Amasa Steele never talked much, and now he only muttered something about being “so thundering proud,” and without a word as to where he was going, left the house soon after dinner; and Lottie saw no more of him until the clock was striking eleven. Then he found her at her prayers, for Lottie never omitted any duty of that kind, and when her husband came home she was kneeling by the bedside with her fanciful dressing-gown sweeping the floor, and trying to ask forgiveness for having wounded Kitty Craig. Amasa had not much faith in Lottie’s religion, and without waiting for her devotions to end, he asked “where the deuce his slippers were, that he could never find them?”

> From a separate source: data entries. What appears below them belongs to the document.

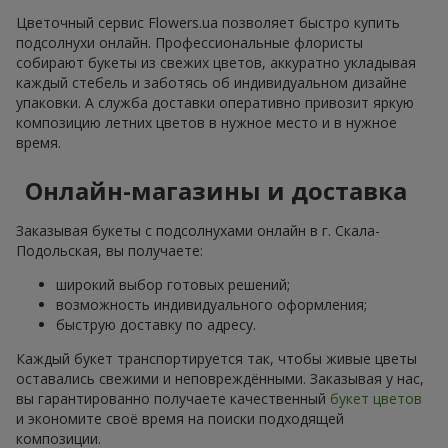
Цветочный сервис Flowers.ua позволяет быстро купить
подсолнухи онлайн. Профессиональные флористы
собирают букеты из свежих цветов, аккуратно укладывая
каждый стебель и заботясь об индивидуальном дизайне
упаковки. А служба доставки оперативно привозит яркую
композицию летних цветов в нужное место и в нужное
время.
Онлайн-магазины и доставка
Заказывая букеты с подсолнухами онлайн в г. Скала-
Подольская, вы получаете:
широкий выбор готовых решений;
возможность индивидуального оформления;
быструю доставку по адресу.
Каждый букет транспортируется так, чтобы живые цветы
оставались свежими и неповреждёнными. Заказывая у нас,
вы гарантированно получаете качественный
букет цветов
и экономите своё время на поиски подходящей
композиции.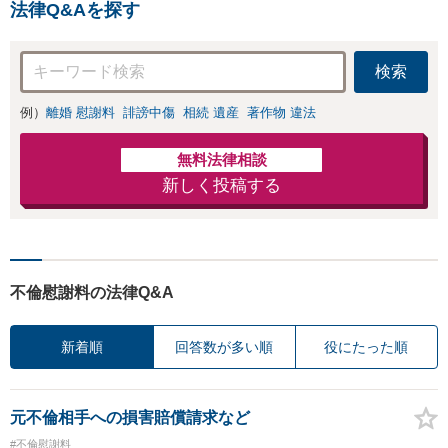
金額アップ／減額
法律Q&Aを探す
防止のために尽
交渉も対応可」
力」加害者側の対
【完全個室対応】
応可：開示請求の
検索
意見照会が来たと
きの対処法、被害
例）
離婚 慰謝料
誹謗中傷
相続 遺産
著作物 違法
者との示談交渉
無料法律相談
新しく投稿する
不倫慰謝料の法律Q&A
新着順
回答数が多い順
役にたった順
元不倫相手への損害賠償請求など
#不倫慰謝料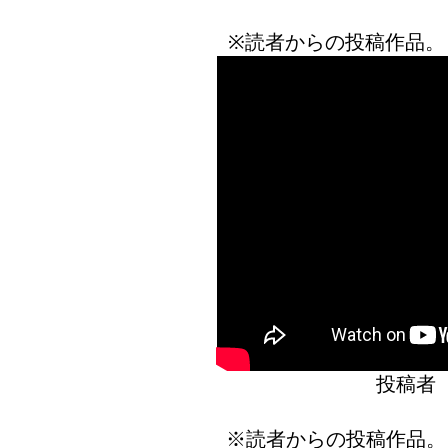
※読者からの投稿作品。
投稿者
※読者からの投稿作品。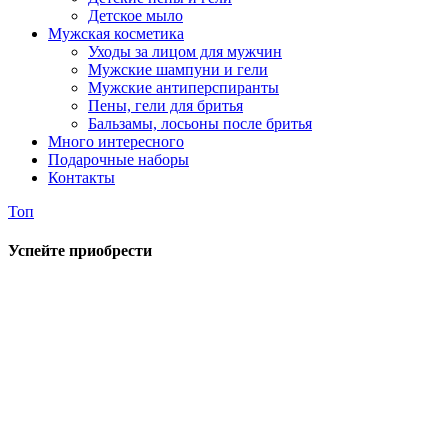
Детское мыло
Мужская косметика
Уходы за лицом для мужчин
Мужские шампуни и гели
Мужские антиперспиранты
Пены, гели для бритья
Бальзамы, лосьоны после бритья
Много интересного
Подарочные наборы
Контакты
Топ
Успейте приобрести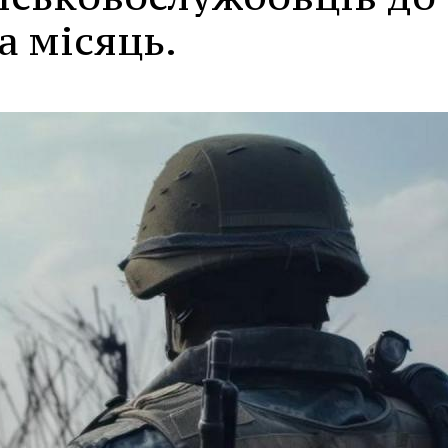
а місяць.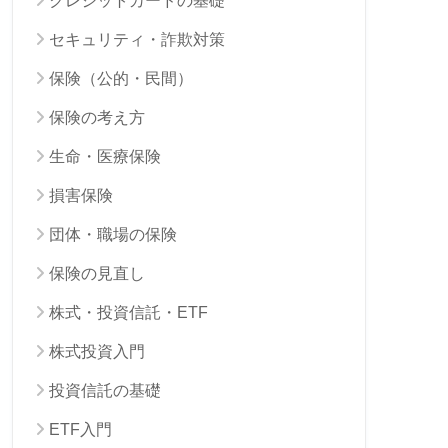
クレジットカードの基礎
セキュリティ・詐欺対策
保険（公的・民間）
保険の考え方
生命・医療保険
損害保険
団体・職場の保険
保険の見直し
株式・投資信託・ETF
株式投資入門
投資信託の基礎
ETF入門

This untimely interruption brought Lottie from her knees, feeling indignant and aggrieved, and as if she was persecuted for righteousness’ sake, and she would neither tell her husband where his slippers were nor ask him where he had been so long, although she was dying to know, and felt almost sure he had visited the Craigs. She knew he had the next day, for he told her so, and said so much in praise of Kitty that she felt a pang of something like jealousy, and avenged herself by driving to the store that afternoon and talking with the confidential clerk so long that her father at last suggested that she go home, as “women were out of place in a business office.”

When she and Kitty met again it was at the altar rail, where they knelt side by side, Lottie’s rich velvet cloak brushing against Kitty’s plainer cloth, and the glitter of her rings flashing before Kitty’s eyes. As they rose and turned away Lottie half bowed a recognition, and felt for the remainder of the day as if she were a very good and forgiving woman, inasmuch as Kitty, in her surprise, had not returned the bow.

New York was very gay that winter, and Lottie had no leisure to spare to such as Kitty Craig, who would in time have been wholly forgotten but for an event which occurred just one year from the day when John first brought Kitty home as his bride. Then a new little life came into that house; and Lottie, who chanced to be in the city for a few days, was surprised to hear from her husband that he was to stand sponsor for little Frederic Steele, who was to be baptized that afternoon. Would she go and see it?

There was a shrug of Lottie’s shoulders and a lifting of her eyebrows, but she made no reply, except:

“You and the Craigs must be very intimate to warrant their taking such a liberty. Pray, where have you seen so much of them?”

Amasa did not tell her how many of his evenings when she was away were spent in that nutshell of a house, where they had apple pie and ginger-snaps for dessert, or how the sight of the little round-faced boy which John had shown him with so much pride on the occasion of his last visit had raised in his heart a vague dissatisfaction with the stillness of his grand house, where baby voices were never heard. He himself had suggested Frederic Steele, saying:

“I won’t ask you to inflict upon him such a name as Amasa, but my only brother was Fred, and I’d like the little chap called for him.”

So the baby was christened “Frederic Steele,” and Lottie was there and saw it. She had no fancy for christenings, where the children usually screamed so vigorously, she said, but she did want to see how John looked as a father and how Amasa behaved as sponsor. So she went to the church and mentally criticised Kitty’s dress and the baby’s dress, and thought her husband very awkward and John very handsome, and drove next day to Tiffany’s and selected a silver cup, which was marked, “For little Fred,” and sent it to the address of the Craigs, who wondered greatly whence it came, and wondered, too, what they should do with it, inasmuch as Amasa’s gift was also a silver cup, gold-lined, and looking as if it were the twin of the one which had come no one knew whence, and which Kitty put away as something to be looked at but never used.

And now we pass over a period of more than eighteen months, and come to a time when, wearied out with gayety and dissipation, Lottie Steele was almost glad when the first days of Lent came and put an end to the parties and receptions which had so engrossed her time, and made her grow pale and thin, with dark rings around her eyes. But she would rest now, or at least lead a different kind of life, for though she wore her second-best dresses and kept all the fasts and holy days, and never missed a service, whether on Sunday or week day, she still had a good deal of leisure time for quiet, and kept earlier hours, and hoped to come out at Easter as bright and fresh as the new bonnet which she had in her mind for that occasion. Lent was really beneficial, both to her health and her complexion, she thought, and she kept it religiously, and affected to be greatly shocked when she heard that Kitty Craig had committed the enormity of going to the opera, where a wonderful bird of song was entrancing the people with its melody. Lottie went to elaborate lunches served in darkened rooms, and went to the Philharmonics, and to concerts, and lectures but avoided the opera as if the plague had been rioting there, and felt that the example of consistency she thus set before her husband was infinitely better than that of sinful, opera-going Kitty Craig.